Una mossa per placare la piazza oppure una reale resa dei conti interna al sistema di potere contro gli uomini dell’ex presidente Abdelaziz Bouteflika? Alla vigilia di un ennesimo venerdì di protesta, in Algeria ci si interroga su cosa c’è dietro l’arresto di un “pezzo forte” della nomenclatura di Bouteflika, come l’ex primo ministro Ahmed Ouyahia.
L’arresto dell’ex primo ministro
Il premier dimissionato prima della fine definitiva dell’era Bouteflika, il presidente al timone dell’Algeria per vent’anni fino allo scorso 2 aprile, non è certo un uomo di secondo piano. Dal 1995 in poi per ben quattro volte viene nominato primo ministro, i suoi mandati da premier sono tre sotto il ventennio dell’oramai ex presidente. Ahmed Ouyahia è un uomo molto navigato in seno alla politica algerina, è lui a guidare anche l’ultimo esecutivo nominato da Bouteflika prima dello scoppio delle proteste. Anzi, si può dire che l’ex premier è la prima testa a cadere a seguito delle dimostrazioni di piazza emerse dopo l’annuncio della quinta ricandidatura di Abdelaziz Bouteflika come presidente. Quando il malcontento popolare è ben evidente nelle manifestazioni, Ouyahia è il primo fatto accomodare fuori dalla porta del palazzo presidenziale.
Al pari di altri uomini vicini all’ex presidente, è preso di mira per la scarsa incisività nella lotta alla corruzione. Da alcuni mesi risulta impelagato in un’indagine su Mahieddine Tahkout, un uomo d’affari non nuovo ad inchieste che coinvolgono molto da vicino il sistema di potere algerino. Ma nessuno forse si aspetta un arresto da parte della Polizia: lui, quattro volte premier e uomo di fiducia del vecchio presidente, adesso è portato in una prigione di Algeri. L’accusa, manco a dirlo, è quella di corruzione e riguarda proprio le indagini su Tahkout.
Gli “arresti eccellenti” degli uomini di Bouteflika
Se Ouyahia è la prima vittima politica del canto del cigno del ventennio di Bouteflika, non è invece il primo fedelissimo dell’ex presidente a finire in galera. Il 5 maggio scorso, ad essere arrestato è Said Bouteflika, fratello minore dell’ex capo di Stato. Per lui l’accusa è quella di aver complottato per rimuovere il capo di stato maggiore dell’esercito, reo di non aver difeso Bouteflika o comunque di non aver autorizzato misure repressive contro i manifestanti.

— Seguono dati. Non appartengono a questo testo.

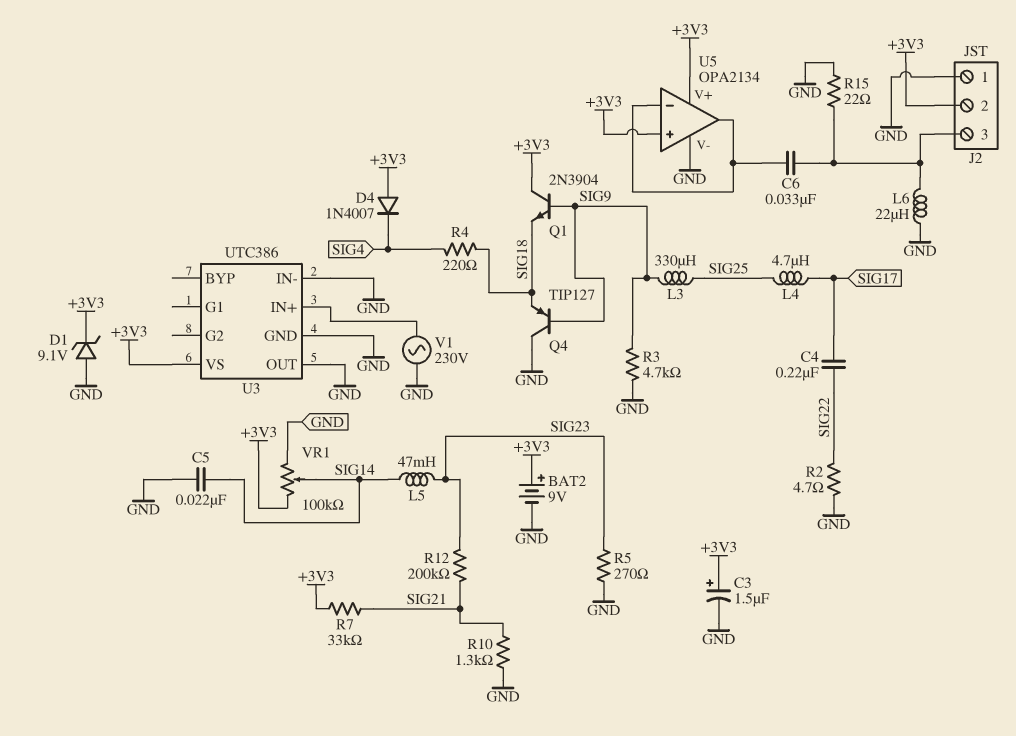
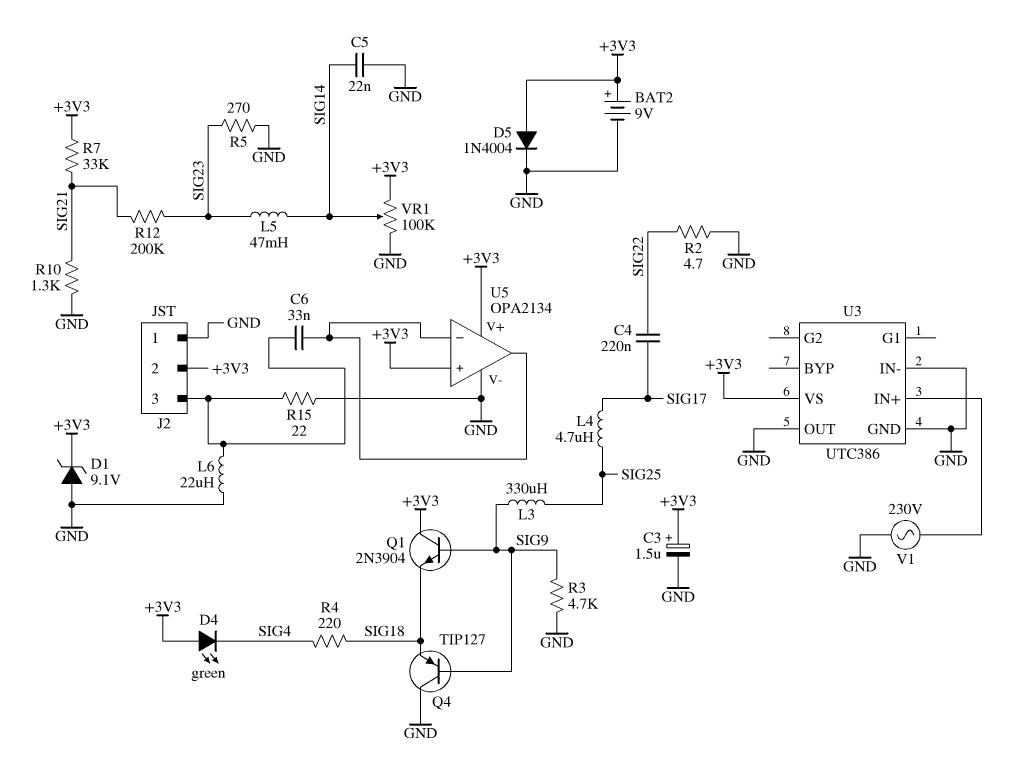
D4: diode 1N4007 (A +3V3, K SIG4) -> LED green (A +3V3, K SIG4)
D5: none -> diode 1N4004 (A +3V3, K GND)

Adesso in tanti si chiedono se questi arresti sono meri palliativi volti a tranquillizzare la piazza, che manifesta ad oltranza per chiedere la rimozione in toto di tutti gli uomini di Bouteflika, compresi quelli che attualmente stanno gestendo la fase di transizione, oppure se realmente è in corso una resa dei conti. In particolare, ed è questo il forte sospetto che emerge, l’esercito negli ultimi tempi non avrebbe più visto di buon occhio Bouteflika e dunque, una volta dimesso l’ex presidente, starebbe riuscendo a far pressioni per rimuovere le persone più vicine alla passata nomenclatura.
Ma anche la prima ipotesi non è del tutto da scartare: è possibile infatti che, con il fine di sedare gli animi, chi gestisce la transizione voglia in qualche modo mostrarsi più distante possibile dai fedelissimi di Bouteflika. Intanto la tensione nel paese rimane costante, per di più da quando il poco amato Bensalah, presidente ad interim, ha annunciato il rinvio del voto previsto il 4 luglio ed il prolungamento del suo incarico provvisorio.